16. The text data-based system of claim 15, wherein the extraction part is further configured to

calculate a PageRank score for each of the certain number of nouns NA by applying a PageRank algorithm to the NF-LF adjacency matrix, and

deduce the numerical value, the PR-MAS, of social impact according to following Equation 2:

\begin{matrix} PR - MAS = \sum_{i = 1}^{{Score \in PR}} ❘ Score - μ (PR) ❘, & Equation 2 \end{matrix}

17. The text data-based system of claim 10, wherein the preprocessing part is further configured to

correct spelling and spacing for each text data collected for a certain period by using a tool for removing a punctuation mark and a tool for processing a natural language,

tag a part of speech by using the tool for processing a natural language on each word in text data that is corrected,

extract nouns from among words tagged with a part of speech and count the appearance frequency of the extracted nouns in the text data, and

construct the base set by selecting a certain number of nouns in an order from a noun having the highest appearance frequency among the extracted nouns.

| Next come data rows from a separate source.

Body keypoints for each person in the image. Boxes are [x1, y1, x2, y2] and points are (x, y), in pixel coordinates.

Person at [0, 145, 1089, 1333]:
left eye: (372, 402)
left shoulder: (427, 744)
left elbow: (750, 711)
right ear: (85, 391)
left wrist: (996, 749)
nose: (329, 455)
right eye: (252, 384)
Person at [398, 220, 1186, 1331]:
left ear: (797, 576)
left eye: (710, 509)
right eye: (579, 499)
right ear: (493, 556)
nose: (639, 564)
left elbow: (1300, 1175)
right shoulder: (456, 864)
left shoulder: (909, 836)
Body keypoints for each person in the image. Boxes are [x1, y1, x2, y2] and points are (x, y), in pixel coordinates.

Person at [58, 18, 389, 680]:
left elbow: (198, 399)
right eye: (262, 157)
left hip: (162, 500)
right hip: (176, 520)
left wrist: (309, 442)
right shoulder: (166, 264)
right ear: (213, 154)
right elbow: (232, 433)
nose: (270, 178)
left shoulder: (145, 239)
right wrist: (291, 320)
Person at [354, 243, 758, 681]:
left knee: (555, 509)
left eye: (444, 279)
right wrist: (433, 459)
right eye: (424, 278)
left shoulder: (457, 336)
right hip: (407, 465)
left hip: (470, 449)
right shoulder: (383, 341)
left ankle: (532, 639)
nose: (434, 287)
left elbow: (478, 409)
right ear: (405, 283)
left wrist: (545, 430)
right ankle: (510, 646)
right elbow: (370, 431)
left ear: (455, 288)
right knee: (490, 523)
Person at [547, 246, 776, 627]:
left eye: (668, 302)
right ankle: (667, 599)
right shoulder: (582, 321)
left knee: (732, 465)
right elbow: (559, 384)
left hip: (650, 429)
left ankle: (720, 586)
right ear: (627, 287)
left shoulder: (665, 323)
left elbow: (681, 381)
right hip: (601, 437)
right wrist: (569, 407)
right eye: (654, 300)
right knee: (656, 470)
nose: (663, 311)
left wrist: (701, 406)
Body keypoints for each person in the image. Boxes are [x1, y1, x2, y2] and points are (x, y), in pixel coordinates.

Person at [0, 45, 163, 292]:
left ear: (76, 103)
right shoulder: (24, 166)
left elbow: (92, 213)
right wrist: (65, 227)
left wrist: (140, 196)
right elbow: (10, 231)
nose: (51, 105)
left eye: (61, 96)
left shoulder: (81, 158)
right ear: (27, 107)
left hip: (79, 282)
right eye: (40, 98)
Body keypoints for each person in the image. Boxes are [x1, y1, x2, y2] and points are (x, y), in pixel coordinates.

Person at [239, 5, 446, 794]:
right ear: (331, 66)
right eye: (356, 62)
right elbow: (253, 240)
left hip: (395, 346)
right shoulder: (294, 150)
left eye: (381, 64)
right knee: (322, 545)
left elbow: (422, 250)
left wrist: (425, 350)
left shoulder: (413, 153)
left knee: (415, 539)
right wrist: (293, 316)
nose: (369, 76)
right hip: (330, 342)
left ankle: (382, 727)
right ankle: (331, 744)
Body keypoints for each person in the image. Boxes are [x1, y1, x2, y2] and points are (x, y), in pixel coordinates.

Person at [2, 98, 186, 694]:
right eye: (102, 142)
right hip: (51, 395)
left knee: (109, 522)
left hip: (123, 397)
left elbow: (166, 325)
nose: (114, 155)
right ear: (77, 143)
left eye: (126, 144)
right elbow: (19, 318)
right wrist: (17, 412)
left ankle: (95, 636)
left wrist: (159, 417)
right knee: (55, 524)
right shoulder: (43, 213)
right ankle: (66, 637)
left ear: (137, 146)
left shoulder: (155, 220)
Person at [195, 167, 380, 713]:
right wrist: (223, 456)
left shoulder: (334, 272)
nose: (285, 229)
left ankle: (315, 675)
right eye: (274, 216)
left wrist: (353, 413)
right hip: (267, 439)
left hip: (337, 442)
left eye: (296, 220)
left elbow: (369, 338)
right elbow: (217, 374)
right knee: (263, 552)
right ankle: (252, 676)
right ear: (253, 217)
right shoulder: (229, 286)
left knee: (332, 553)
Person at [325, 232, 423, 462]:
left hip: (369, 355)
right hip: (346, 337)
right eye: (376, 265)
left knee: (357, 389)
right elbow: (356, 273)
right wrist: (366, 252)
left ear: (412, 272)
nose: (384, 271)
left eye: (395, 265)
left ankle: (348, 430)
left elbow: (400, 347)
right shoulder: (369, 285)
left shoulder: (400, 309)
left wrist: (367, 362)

18. The text data-based system of claim 10, wherein,

whenever collecting the first text data for a certain period after constructing the base set, the preprocessing part is further configured to

correct spelling and spacing for the first text data by using a tool for removing a punctuation mark and a tool for processing a natural language,

tag a part of speech by using the tool for processing a natural language on each word in the first text data,

extract nouns from among words tagged with a part of speech and count the appearance frequency of the extracted nouns in the first text data, and

construct the compare set by selecting a certain number of nouns in an order from a noun having the highest appearance frequency among the extracted nouns.

19. A computer-readable storage medium storing a program for performing the text data-based method of claim 1.